In language of economics a desire does not mean
anything until and unless get a monetary backing. The money, a medium of
exchange, has only capacity of making desire a reality. This hardcore economic proposition
has a limitation indeed. Time and again desire does an immense shock to the
nature of social advancement. To turn into an effective demand shall not be binding
upon the desire. Desire is such an attitude of life which play beyond length
and breadth of economics at ease. It never bothers the market fundamentals. A demand
for goods and services so does fair enough. But desire, an invisible quotient
of human psychology, on both count of good and bad has enough to do.
Pix by Amit K Sikder
Amazingly a desire for a good
always may not be manifested a good. Be at a stake on its way to get a reality if
a good desire avail unfair means the society suffers worse. Without a solid surveillance
of education and belief derailment of a good deed of desire at the end is
obvious.
The Gurukul system of
education, a type of spiritual education system, whose origin dates back to
around 5000 BC in the Indian subcontinent where students were taught various
subjects and mainly how to live cultured and disciplined life. The moral of
simple living and high thinking was the key postulate of the system. Today it
is mostly commercialised and the desire of education falls prey to profit. Here
economics can take a note of the literacy figure, skilled labour, employment
growth etc but miserably fails to count the ethic index of the labour force as
well as its productivity. Thus a critical labour law and wage policy may not
produce enough. The lack of moral concern in education, beyond productivity is
subject to a huge social cost. On the other hand the profit motive of
organisations sometimes may not go in tandem with labourer’s wish and produce
conflict and costs the society. Exchange of better cooperation comes only from a
moral gesture not from the mere education of production technique and
management. Moreover I would like to say that managing something may not be a
sustainable solution to a problem. Here the urge of making education an
industry is within the reach of economics but the real desire of education is
in distress at the hand of profit motivation (a profit economics).
A desire for building a
better society, nation never sound bad if and only if it is monitored by a fair
and generous attitude. To get hold on to best intention is a hard assignment
given complex socio-economic protocol. At this fatal injecture stand firm and
fight with the evil’s foray deserves a pat.
Most of evils like
poverty, economic deprivation, corruption, racial discrimination, climate-influenced
migration and hunger etc all prevalent in society today are visible dragon of
desire. Economics has less to do with it though it minutely reads the
behavioural aspects. Taking the case of poverty we see how governments are
putting their best effort and policies in curbing its reckless growth, but the
whole has failed to a greater extent. The economic deprivation is an integral
part of poverty. The class disparity mainly pivoting to this crisis and a wider
spread of a sense of discrimination is provoking numbers of social aspects.
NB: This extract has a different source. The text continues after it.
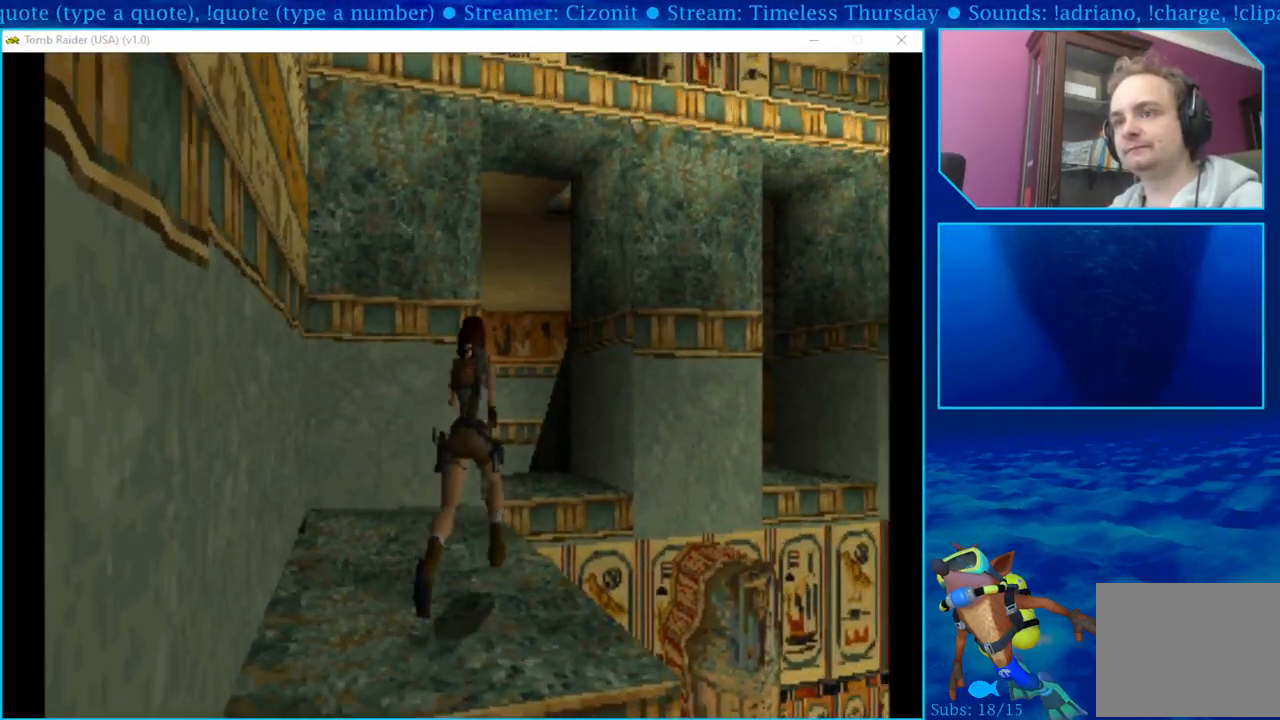
{"buttons": ["SQUARE", "DPAD_UP"], "left_stick": "center", "right_stick": "center", "events": [[100, "SQUARE", "up"], [150, "DPAD_LEFT", "down"], [167, "SQUARE", "down"], [250, "SQUARE", "up"], [317, "SQUARE", "down"], [417, "DPAD_LEFT", "up"], [433, "SQUARE", "up"], [483, "SQUARE", "down"]]}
Racial discrimination is very costly to the development of society, hampers the
core economic fundamentals harshly but Economics here is helpless. In my
opinion the consideration of rationality here bypass a lot in arresting the
social cost.
The best capability of
every fundamentals in society get realised optimally if the foundation of life
is based on an ethical spirit. The ethic has a bias in law in a sense but
guided exclusively by an internal motivation that’s its only one of its kind.
An economics may fail to
arrest the diversified dimension of desire but a moral policing could bring us
a better environment curtailing the social cost to an extent.
In the midst of pandemic the
domestic violence has grown manifold. Among all reasons the fear of economic
insecurity here plays a big. A desire for a minimum livelihood can’t be denied but
most painfully here the desire turns violent in want of opportunities. This limited
desire of survival is a fundamental right but the economics fails to reach. We
want that economics which is ready to console the desire crying for a monetary
backing so that the dream of minimum livelihood become a reality.